TRAVAIL DEMANDÉ —
A) Recopiez, dans le texte sur la Communauté d'Agglomération Pays Basque, le passage allant de « Mais la construction » jusqu'à « nouvel environnement institutionnel. ».
B) Selon le texte sur la Communauté d'Agglomération Pays Basque, par quoi ont commencé les discussions sur les aménagements intérieurs de la « maison commune » ?

TEXTE D'ÉTUDE —
▶
Ces derniers conseils communautaires semblent marquer un tournant pour la Communauté d’Agglomération Pays Basque. Après une longue période de gestation qui a permis de créer le premier échelon institutionnel, quelques indices laissent entrevoir une nouvelle séquence orientée vers une progressive politisation de la récente institution. Cette dynamique impacte déjà un certain nombre d’acteurs qui s’adaptent à la nouvelle réalité institutionnelle du territoire.
Les fondations faites, ces derniers mois ont été l’occasion de discuter les aménagements intérieurs de la “maison commune” à commencer par la création de groupes d’élus. D’aucuns redoutent maintenant que les colocataires qui l’avaient pourtant bâtie ensemble fassent chambre à part.
À ce niveau, le risque principal serait plutôt de creuser des clivages tels qu’ils condamneraient les acteurs politiques à des luttes intestines visant à ne se disputer que les quelques miettes qui ont été âprement gagnées plutôt que d’aller chercher le reste du gâteau par des fronts dépassant la somme des parti(e)s. Certains estiment que la coquille institutionnelle qui embrasse le périmètre du Pays Basque Nord est déjà trop pleine. Pourtant, les enjeux auxquels le Pays Basque Nord est confronté en ce moment même, montrent que les limites — déjà atteintes par la CAPB— doivent être repoussées et que notre appareillage institutionnel reste encore largement à remplir en compétences, mais aussi en moyens.
Un nouveau sujet politique
Cela étant dit, tout en veillant à maintenir l’édifice et planifier de futures extensions ou déménagements, il est des sujets où la paix des ménages ne peut régner durablement. La Communauté d’Agglomération est une instance au mode de gouvernance très particulier. Elle incarne malgré tout, une instance décisionnelle, une arène, dans laquelle les visions sur l’avenir du territoire et de ses habitants vont irrémédiablement se confronter.
Mais la construction progressive de la Communauté d’Agglomération comme sujet politique n’influe pas seulement sur la politisation interne de ses élus ; elle entraîne simultanément une transformation des acteurs sociaux qui tendent à s’adapter à ce nouvel environnement institutionnel.
Les organisations locales se sont créées et déployées sur un territoire précisément caractérisé par l’absence d’outillage institutionnel permettant de répondre aux aspirations spécifiques de la population. C’est un des facteurs explicatifs du bouillonnement social et de l’auto-organisation sans nulle pareille. La présence d’une instance décisionnelle aux pouvoirs certes limités, mais pouvoirs quand même, change considérablement la donne et même si l’on n’en mesure pas encore tous les effets, on peut d’ores et déjà, observer certaines tendances.
◀
ENREGISTREMENTS LISTÉS —
▶
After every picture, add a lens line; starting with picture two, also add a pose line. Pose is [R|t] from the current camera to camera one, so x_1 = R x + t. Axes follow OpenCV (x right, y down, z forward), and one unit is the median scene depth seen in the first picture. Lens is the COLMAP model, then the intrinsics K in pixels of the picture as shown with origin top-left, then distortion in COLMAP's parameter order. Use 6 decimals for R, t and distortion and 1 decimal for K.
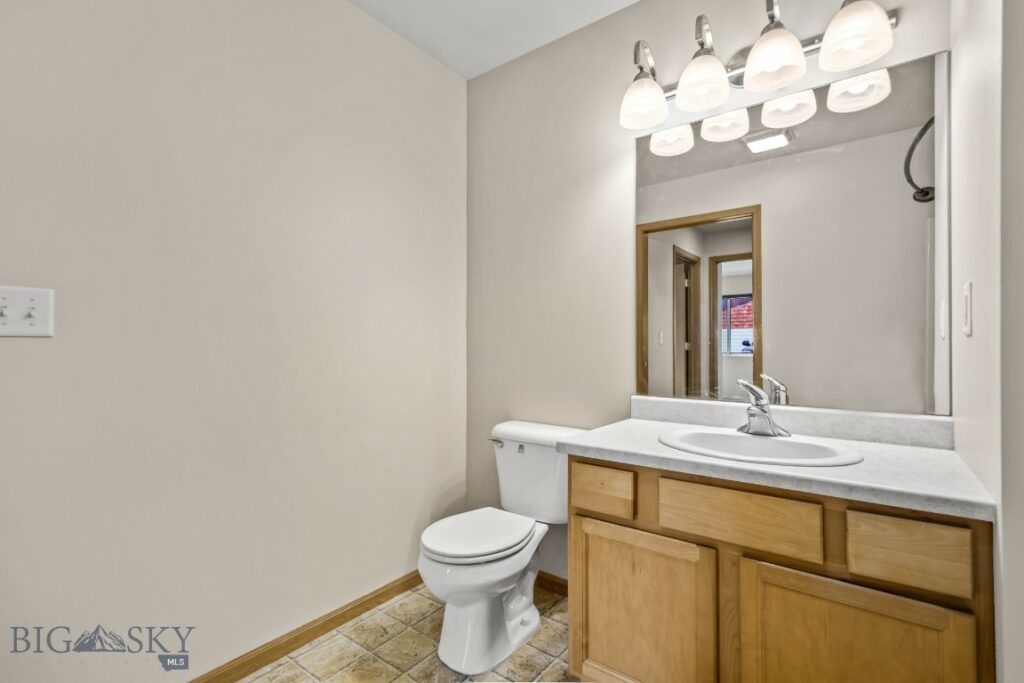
lens RADIAL K [[472.1, 0, 513.5], [0, 472.1, 347.9], [0, 0, 1]] dist [0.021981, -0.000531]
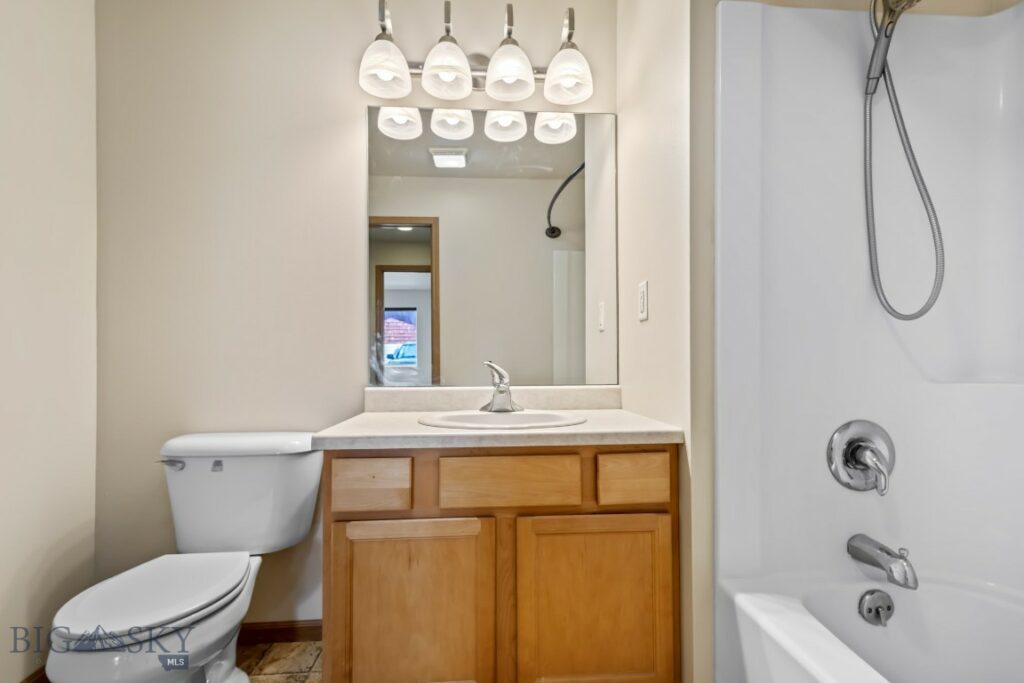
lens RADIAL K [[491.5, 0, 508.2], [0, 491.5, 359.7], [0, 0, 1]] dist [0.025528, -0.000156]
pose [[0.759670, 0.001826, 0.650306, -0.221091], [0.004699, 0.999955, -0.008297, 0.079793], [-0.650292, 0.009359, 0.759627, 0.144378]]
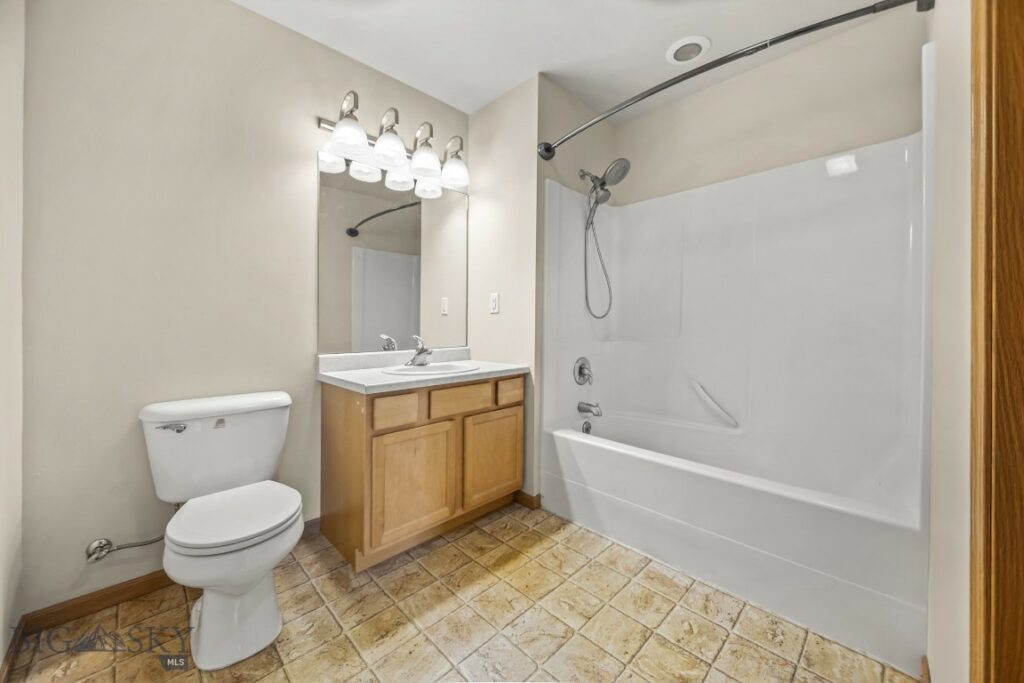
lens RADIAL K [[386.7, 0, 508.4], [0, 386.7, 322.9], [0, 0, 1]] dist [-0.000206, 0.000017]
pose [[0.164611, -0.001045, 0.986358, -0.980293], [0.004108, 0.999991, 0.000374, 0.022164], [-0.986350, 0.003991, 0.164614, 0.457194]]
◀
RÉPONSES PAR TÂCHE —
A)
Mais la construction progressive de la Communauté d’Agglomération comme sujet politique n’influe pas seulement sur la politisation interne de ses élus ; elle entraîne simultanément une transformation des acteurs sociaux qui tendent à s’adapter à ce nouvel environnement institutionnel.

B) Par la création de groupes d'élus.